(DATA EXTRACT Opens)
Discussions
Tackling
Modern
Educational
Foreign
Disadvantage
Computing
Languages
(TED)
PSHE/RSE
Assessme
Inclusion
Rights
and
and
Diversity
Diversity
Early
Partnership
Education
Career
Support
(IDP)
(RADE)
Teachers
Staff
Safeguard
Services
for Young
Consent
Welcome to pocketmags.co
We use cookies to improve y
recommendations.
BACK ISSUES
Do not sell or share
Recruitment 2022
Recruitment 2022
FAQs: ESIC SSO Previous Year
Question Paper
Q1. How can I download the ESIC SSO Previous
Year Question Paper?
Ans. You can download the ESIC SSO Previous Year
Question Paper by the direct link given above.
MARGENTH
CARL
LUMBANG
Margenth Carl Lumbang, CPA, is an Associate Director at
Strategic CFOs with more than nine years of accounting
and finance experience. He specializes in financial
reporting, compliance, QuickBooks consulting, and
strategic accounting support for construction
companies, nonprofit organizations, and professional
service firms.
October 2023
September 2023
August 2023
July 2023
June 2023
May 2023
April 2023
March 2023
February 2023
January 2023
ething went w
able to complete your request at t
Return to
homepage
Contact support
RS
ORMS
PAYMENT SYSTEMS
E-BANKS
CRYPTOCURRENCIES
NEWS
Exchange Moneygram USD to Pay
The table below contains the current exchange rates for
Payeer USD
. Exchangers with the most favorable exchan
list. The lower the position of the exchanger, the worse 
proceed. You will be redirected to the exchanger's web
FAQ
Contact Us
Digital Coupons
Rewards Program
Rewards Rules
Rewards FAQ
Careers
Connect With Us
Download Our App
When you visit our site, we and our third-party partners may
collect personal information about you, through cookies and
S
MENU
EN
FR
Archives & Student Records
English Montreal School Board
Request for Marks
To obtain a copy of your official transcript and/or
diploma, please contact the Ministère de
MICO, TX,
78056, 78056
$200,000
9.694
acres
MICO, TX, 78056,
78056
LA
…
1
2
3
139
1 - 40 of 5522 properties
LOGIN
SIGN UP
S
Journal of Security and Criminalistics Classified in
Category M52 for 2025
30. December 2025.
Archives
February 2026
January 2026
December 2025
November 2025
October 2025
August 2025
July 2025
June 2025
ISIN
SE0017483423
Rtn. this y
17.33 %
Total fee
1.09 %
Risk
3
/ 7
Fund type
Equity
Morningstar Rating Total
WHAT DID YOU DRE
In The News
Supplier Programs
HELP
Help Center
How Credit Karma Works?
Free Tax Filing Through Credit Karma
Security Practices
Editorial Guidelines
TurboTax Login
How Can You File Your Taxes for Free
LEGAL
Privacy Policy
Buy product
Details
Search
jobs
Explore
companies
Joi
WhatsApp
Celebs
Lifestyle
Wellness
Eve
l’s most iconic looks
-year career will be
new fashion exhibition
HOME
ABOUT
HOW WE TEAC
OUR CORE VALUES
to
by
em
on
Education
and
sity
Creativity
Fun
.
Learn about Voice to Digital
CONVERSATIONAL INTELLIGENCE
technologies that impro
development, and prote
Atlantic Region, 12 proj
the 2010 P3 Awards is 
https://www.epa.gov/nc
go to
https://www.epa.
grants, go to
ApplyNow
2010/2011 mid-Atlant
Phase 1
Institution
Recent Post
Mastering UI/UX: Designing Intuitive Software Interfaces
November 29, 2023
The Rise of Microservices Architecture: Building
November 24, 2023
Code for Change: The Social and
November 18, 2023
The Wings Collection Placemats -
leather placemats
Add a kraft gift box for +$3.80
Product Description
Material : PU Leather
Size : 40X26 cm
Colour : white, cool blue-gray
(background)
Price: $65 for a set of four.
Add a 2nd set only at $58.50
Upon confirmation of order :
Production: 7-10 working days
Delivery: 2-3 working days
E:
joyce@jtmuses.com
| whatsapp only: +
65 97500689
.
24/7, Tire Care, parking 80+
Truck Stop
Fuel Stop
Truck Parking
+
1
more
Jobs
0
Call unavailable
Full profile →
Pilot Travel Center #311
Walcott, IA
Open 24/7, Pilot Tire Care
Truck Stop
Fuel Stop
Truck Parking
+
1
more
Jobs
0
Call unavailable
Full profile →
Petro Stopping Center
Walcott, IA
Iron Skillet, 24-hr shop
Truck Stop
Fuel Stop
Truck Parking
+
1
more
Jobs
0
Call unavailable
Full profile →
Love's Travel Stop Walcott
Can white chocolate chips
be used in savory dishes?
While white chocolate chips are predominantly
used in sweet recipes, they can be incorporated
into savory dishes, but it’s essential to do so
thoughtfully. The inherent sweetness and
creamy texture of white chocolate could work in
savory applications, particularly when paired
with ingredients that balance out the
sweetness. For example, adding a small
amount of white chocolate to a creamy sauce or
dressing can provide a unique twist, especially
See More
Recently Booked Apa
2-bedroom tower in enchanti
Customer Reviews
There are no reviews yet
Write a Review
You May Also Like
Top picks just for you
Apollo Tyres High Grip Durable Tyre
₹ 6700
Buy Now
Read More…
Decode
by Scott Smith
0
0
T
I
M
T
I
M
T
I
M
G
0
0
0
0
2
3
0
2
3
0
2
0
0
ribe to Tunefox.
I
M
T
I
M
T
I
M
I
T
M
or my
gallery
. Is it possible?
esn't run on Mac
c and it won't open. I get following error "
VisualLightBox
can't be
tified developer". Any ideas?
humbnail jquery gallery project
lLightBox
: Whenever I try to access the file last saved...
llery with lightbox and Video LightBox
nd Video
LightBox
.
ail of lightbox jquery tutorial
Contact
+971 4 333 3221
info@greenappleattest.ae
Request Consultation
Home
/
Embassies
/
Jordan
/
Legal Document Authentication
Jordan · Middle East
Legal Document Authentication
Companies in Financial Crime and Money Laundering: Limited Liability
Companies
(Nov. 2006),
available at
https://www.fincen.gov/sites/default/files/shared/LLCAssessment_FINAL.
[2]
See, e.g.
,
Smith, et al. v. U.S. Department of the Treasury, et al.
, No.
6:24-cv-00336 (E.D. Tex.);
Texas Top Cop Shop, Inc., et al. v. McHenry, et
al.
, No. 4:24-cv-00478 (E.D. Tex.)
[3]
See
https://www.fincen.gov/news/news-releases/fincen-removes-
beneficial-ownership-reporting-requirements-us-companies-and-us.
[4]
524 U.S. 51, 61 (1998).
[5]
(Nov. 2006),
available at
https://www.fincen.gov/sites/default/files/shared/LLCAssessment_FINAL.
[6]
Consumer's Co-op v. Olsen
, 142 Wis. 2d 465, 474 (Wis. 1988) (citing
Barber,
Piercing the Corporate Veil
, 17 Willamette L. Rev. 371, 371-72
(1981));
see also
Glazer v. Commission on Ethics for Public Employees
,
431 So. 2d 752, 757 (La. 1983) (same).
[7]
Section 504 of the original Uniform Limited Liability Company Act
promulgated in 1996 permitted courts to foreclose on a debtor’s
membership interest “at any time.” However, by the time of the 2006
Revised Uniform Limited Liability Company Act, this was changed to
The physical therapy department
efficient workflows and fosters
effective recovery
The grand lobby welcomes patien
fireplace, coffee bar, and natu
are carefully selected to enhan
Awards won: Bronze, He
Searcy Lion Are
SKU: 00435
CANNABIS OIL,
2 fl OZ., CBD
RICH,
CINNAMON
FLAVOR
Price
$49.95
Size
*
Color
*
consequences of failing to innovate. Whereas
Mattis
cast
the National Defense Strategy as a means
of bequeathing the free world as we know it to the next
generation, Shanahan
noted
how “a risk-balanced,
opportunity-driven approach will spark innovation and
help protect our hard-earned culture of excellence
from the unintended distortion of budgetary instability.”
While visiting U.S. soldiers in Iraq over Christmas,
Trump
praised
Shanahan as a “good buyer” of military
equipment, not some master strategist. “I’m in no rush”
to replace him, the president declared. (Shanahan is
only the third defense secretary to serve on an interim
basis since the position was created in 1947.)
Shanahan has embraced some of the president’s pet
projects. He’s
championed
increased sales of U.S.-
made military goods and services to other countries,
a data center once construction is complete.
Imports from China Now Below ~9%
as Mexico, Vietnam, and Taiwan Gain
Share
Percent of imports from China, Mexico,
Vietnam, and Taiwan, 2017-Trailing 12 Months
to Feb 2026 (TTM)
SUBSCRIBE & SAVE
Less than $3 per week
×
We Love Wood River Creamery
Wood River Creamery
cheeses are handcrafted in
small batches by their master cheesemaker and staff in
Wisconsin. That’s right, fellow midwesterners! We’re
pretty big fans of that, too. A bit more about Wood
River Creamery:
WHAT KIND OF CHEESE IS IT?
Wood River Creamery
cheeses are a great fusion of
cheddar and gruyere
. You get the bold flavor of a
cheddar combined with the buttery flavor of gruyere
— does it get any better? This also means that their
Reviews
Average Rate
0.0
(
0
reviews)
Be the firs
(DATA EXTRACT Closes)
[DIRECTIONS] Lines with "small" in the records above: copy every one of them.

[FINAL ANSWER]
sweetness. For example, adding a small
small batches by their master cheesemaker and staff in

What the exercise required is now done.